> Records drawn from a dataset
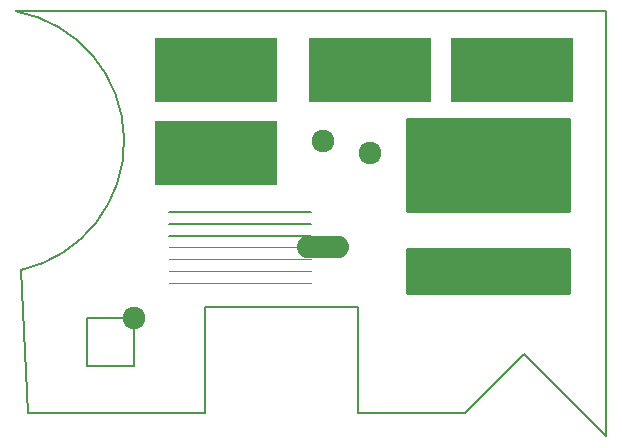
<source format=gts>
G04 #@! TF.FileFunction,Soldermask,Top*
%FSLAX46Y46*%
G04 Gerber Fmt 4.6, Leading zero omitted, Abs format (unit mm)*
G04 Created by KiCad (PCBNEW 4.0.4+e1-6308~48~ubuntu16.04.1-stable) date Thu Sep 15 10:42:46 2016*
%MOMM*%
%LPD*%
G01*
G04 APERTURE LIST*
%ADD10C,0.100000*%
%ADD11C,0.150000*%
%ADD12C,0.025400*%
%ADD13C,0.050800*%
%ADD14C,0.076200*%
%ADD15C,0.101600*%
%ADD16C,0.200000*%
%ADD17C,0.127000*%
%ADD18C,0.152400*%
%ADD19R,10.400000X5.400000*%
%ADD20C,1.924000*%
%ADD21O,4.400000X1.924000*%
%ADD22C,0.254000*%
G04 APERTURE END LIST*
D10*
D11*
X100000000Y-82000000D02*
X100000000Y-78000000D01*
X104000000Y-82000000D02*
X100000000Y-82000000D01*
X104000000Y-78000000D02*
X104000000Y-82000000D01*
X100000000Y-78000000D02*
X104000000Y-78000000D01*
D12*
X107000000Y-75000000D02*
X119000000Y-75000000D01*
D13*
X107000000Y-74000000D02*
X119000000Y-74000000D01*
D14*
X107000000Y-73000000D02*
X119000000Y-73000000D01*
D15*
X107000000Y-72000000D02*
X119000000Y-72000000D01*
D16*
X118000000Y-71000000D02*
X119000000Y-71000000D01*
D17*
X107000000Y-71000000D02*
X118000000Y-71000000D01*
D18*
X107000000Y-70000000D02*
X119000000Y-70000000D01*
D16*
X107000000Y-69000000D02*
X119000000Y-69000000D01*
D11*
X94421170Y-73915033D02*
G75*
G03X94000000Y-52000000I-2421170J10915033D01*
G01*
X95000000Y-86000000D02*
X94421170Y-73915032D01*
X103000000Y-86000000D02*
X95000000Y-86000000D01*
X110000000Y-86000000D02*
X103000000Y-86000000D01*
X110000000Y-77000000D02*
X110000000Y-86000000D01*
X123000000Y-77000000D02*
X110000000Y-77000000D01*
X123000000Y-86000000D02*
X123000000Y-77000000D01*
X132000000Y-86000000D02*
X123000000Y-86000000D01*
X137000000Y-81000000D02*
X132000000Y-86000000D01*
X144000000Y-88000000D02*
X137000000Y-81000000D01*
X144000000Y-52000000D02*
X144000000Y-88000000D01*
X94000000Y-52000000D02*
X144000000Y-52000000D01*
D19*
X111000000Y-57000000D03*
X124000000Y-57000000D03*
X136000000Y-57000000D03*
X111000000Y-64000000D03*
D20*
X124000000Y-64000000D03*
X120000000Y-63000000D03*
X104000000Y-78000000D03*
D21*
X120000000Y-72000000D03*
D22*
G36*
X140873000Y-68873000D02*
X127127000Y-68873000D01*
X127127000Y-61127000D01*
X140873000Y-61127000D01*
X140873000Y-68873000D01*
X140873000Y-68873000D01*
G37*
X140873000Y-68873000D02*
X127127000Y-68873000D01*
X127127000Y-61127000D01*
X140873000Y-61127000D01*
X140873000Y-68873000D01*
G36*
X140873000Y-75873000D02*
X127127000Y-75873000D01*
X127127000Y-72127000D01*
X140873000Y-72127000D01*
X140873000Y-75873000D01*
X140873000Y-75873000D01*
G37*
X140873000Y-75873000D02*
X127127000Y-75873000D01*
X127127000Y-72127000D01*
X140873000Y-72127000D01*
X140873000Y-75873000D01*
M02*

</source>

> TASK GOAL
Could you return the lines in the entries above that contain "APERTURE"?

> OUTPUT BELOW
G04 APERTURE LIST*
G04 APERTURE END LIST*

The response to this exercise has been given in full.